If you think you have problems eating gluten, you should still try the food with gluten and have your blood tested. Avoiding gluten prior to a blood test will yield a normal result. Before getting help or going for a full-blown GFREE diet, there should be a diagnosis from a physician.
This is all good for people who plan to go GFREE since they have so much more options than in the past. There are so many products in the market today. And not only that, a lot of business establishments such as restaurants are incorporating GFREE meals on their menu. Of course, one should always read the information on the products to know which among your potential purchases has gluten. Also, having a GFREE product doesn’t equate to it having enough nutrients or being low calorie/fat/sodium.
For those afflicted by celiac disease, a major overhaul of the kitchen may be needed since many of the utensils and kitchenware you used to cook food with gluten may still have trace amounts which could affect you. This might be difficult for some individuals.
Choosing a GFREE diet
Trying out a GFREE diet is allowed for those who aren’t afflicted by any of the conditions mentioned above. Try focusing on whole foods like fruit, vegetable, lean meat, and grains like quinoa, and you can possibly come up with a meal plan that benefits your health. Avoid wheat, rye and barley though since they have gluten in them. A GFREE diet won’t detoxify your body though since you’re not aversive to gluten.
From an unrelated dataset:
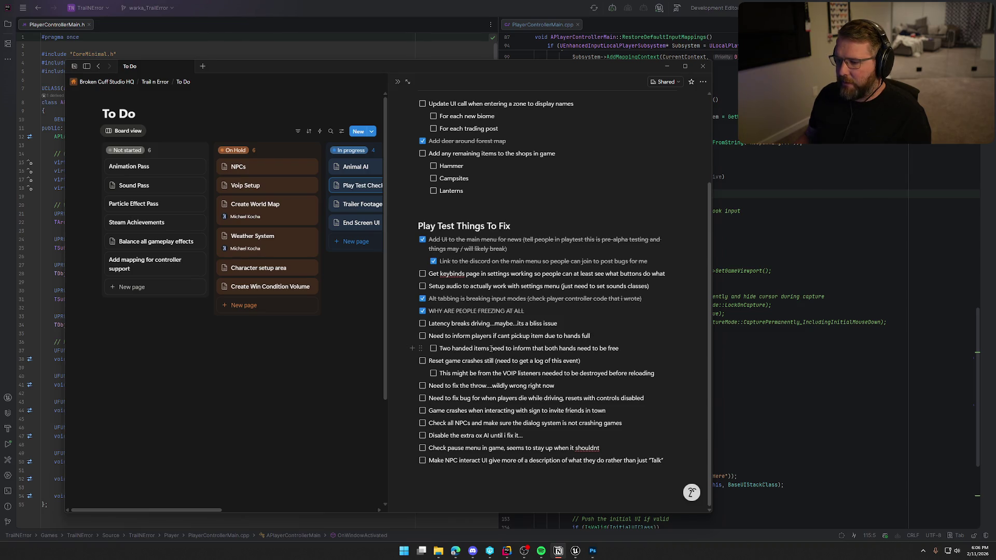
pyautogui.click(828, 192)
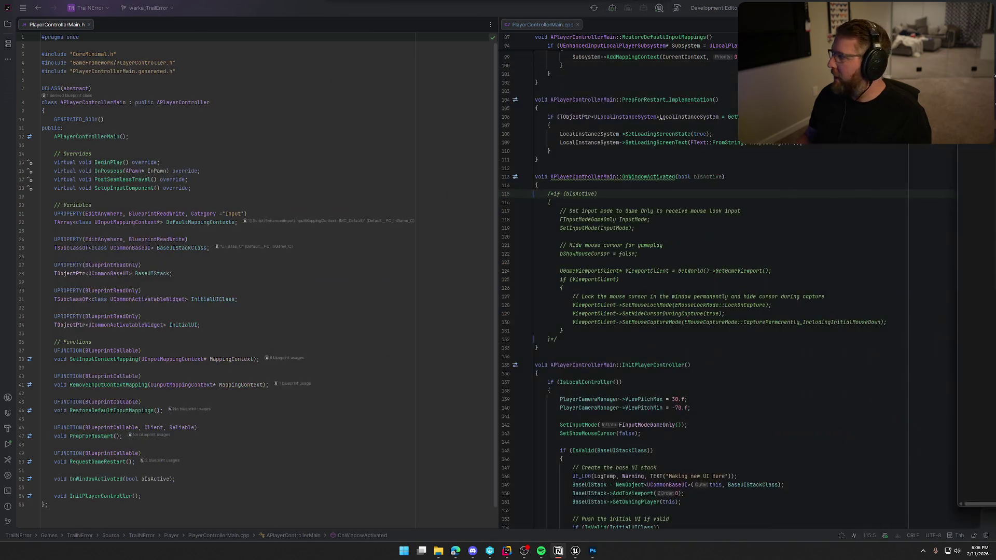
pyautogui.click(592, 550)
When one is lacking iron because it isn’t being absorbed properly, this may mean that the GFREE products may not be containing enough vitamins and minerals the body needs. To go GFREE might be the reason you’re body isn’t functioning that well. Think about taking multivitamins if you’re determined to go on a GFREE diet.
One should also be aware of the cost because GFREE products are pretty expensive.
In conclusion, if you don’t have the conditions we discussed above, it’s perfectly fine to try going GFREE, but it’s also perfectly all right not to. Avoid gluten when you feel your body having adverse effects towards it, but make sure you see your physician and get tested before doing so.